Task data:

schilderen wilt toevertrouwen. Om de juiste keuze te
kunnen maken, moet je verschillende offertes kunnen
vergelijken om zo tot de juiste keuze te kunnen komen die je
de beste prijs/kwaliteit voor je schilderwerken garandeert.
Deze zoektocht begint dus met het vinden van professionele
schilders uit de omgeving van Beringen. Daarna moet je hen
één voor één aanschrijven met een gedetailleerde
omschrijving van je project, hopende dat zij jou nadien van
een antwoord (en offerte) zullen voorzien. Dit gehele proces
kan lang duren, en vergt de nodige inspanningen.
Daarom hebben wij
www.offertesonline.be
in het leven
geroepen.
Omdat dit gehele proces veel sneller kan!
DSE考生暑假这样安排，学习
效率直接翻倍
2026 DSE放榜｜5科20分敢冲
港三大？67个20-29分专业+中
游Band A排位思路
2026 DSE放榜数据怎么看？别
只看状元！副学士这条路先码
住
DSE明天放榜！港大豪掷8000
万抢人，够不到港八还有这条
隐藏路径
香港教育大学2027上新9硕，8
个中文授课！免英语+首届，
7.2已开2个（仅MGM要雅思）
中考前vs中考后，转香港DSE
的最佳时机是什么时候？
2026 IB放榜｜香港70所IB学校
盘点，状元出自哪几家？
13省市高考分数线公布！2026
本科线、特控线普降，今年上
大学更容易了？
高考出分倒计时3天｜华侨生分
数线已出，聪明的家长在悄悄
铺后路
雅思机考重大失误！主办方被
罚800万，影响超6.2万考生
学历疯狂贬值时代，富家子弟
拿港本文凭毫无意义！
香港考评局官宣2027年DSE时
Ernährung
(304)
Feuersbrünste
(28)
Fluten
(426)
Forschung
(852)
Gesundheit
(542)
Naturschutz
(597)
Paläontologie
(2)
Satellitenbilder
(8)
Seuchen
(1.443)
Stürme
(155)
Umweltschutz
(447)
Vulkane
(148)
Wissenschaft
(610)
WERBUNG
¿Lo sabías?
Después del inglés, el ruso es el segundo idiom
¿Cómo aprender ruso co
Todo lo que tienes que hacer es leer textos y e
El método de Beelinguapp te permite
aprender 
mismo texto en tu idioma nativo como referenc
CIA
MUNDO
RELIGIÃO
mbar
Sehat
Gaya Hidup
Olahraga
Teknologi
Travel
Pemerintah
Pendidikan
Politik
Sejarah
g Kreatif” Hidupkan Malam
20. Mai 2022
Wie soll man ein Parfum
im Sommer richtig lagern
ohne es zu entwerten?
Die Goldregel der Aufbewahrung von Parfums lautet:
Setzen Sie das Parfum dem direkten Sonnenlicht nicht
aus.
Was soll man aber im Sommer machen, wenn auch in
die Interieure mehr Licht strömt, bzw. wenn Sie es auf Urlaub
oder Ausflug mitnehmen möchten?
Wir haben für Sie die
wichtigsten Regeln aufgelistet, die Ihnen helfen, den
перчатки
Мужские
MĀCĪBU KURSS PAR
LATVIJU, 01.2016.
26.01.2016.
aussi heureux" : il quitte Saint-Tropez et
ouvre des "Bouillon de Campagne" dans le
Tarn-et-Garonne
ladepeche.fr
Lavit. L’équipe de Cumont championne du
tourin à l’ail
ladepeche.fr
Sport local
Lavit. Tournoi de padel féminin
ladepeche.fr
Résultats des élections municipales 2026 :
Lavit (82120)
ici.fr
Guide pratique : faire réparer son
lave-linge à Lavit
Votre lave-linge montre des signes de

Task brief: Among the lines above, find each one containing the string "kunnen" and copy it.

Output for this exercise:
kunnen maken, moet je verschillende offertes kunnen
vergelijken om zo tot de juiste keuze te kunnen komen die je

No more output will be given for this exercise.